[Opening EXERCISE DATA section]

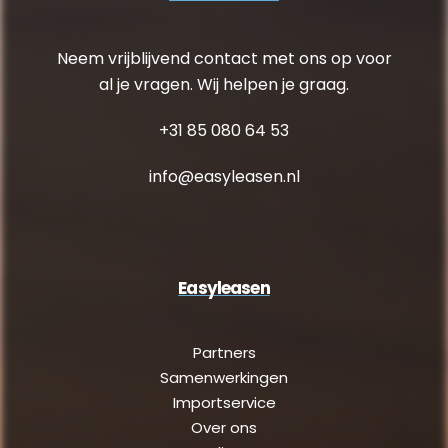
Neem vrijblijvend contact met ons op voor
al je vragen. Wij helpen je graag.
+31 85 080 64 53
info@easyleasen.nl
Easyleasen
Partners
Samenwerkingen
Importservice
Over ons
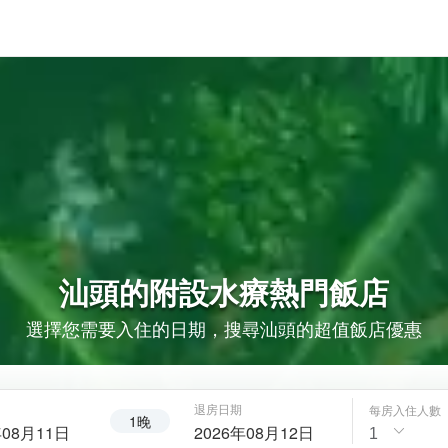
汕頭的
附設水療
熱門飯店
選擇您需要入住的日期，搜尋汕頭的超值飯店優惠
退房日期
每房入住人數
1晚
年08月11日
2026年08月12日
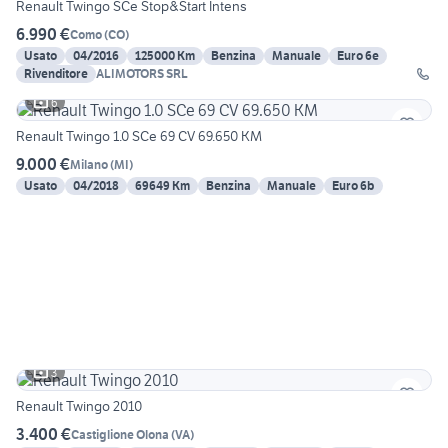
Renault Twingo SCe Stop&Start Intens
6.990 €
Como
(
CO
)
Usato
04/2016
125000 Km
Benzina
Manuale
Euro 6e
Rivenditore
ALIMOTORS SRL
6
Renault Twingo 1.0 SCe 69 CV 69.650 KM
9.000 €
Milano
(
MI
)
Usato
04/2018
69649 Km
Benzina
Manuale
Euro 6b
3
Renault Twingo 2010
3.400 €
Castiglione Olona
(
VA
)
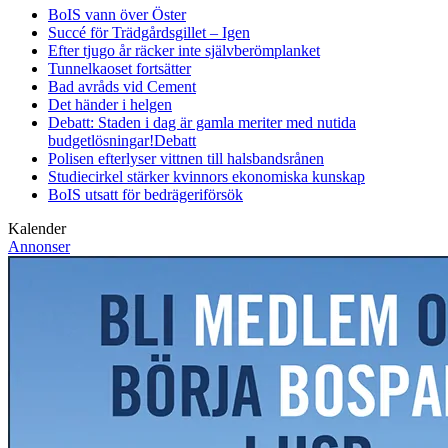
BoIS vann över Öster
Succé för Trädgårdsgillet – Igen
Efter tjugo år räcker inte självberöm
planket
Tunnelkaoset fortsätter
Bad avråds vid Cement
Det händer i helgen
Debatt: Staden i dag är gamla meriter med nutida
budgetlösningar!
Debatt
Polisen efterlyser vittnen till halsbandsrånen
Studiecirkel stärker kvinnors ekonomiska kunskap
BoIS utsatt för bedrägeriförsök
Kalender
Annonser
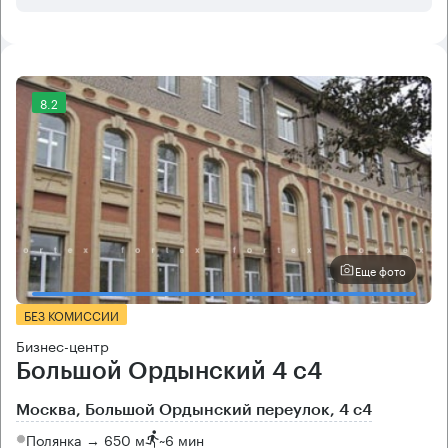
8.2
Еще фото
БЕЗ КОМИССИИ
Бизнес-центр
Большой Ордынский 4 с4
Москва, Большой Ордынский переулок, 4 с4
Полянка → 650 м
~
6 мин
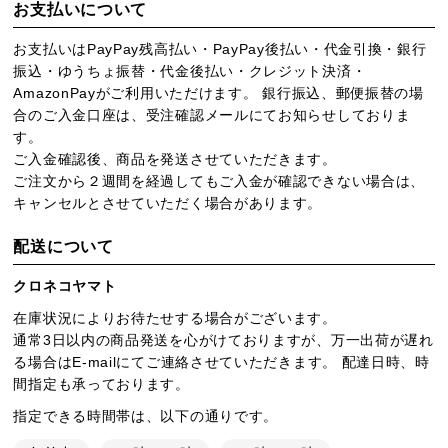
お支払いについて
お支払いはPayPay残高払い・PayPay後払い・代金引換・銀行
振込・ゆうちょ振替・代金後払い・クレジット決済・
AmazonPayがご利用いただけます。 銀行振込、郵便振替の場
合のご入金口座は、受注確認メールにてお知らせしておりま
す。
ご入金確認後、商品を発送させていただきます。
ご注文から２週間を経過してもご入金が確認できない場合は、
キャンセルとさせていただく場合があります。
配送について
クロネコヤマト
在庫状況によりお待たせする場合がございます。
通常3日以内の商品発送を心がけておりますが、万一出荷が遅れ
る場合はE-mailにてご連絡させていただきます。 配達日時、時
間指定も承っております。
指定できる時間帯は、以下の通りです。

[Closing EXERCISE DATA section]

■ TRY IT
The answer must be every line from the records above that contains the word "BoIS", copied out.

■ TASK RESPONSE
BoIS vann över Öster
BoIS utsatt för bedrägeriförsök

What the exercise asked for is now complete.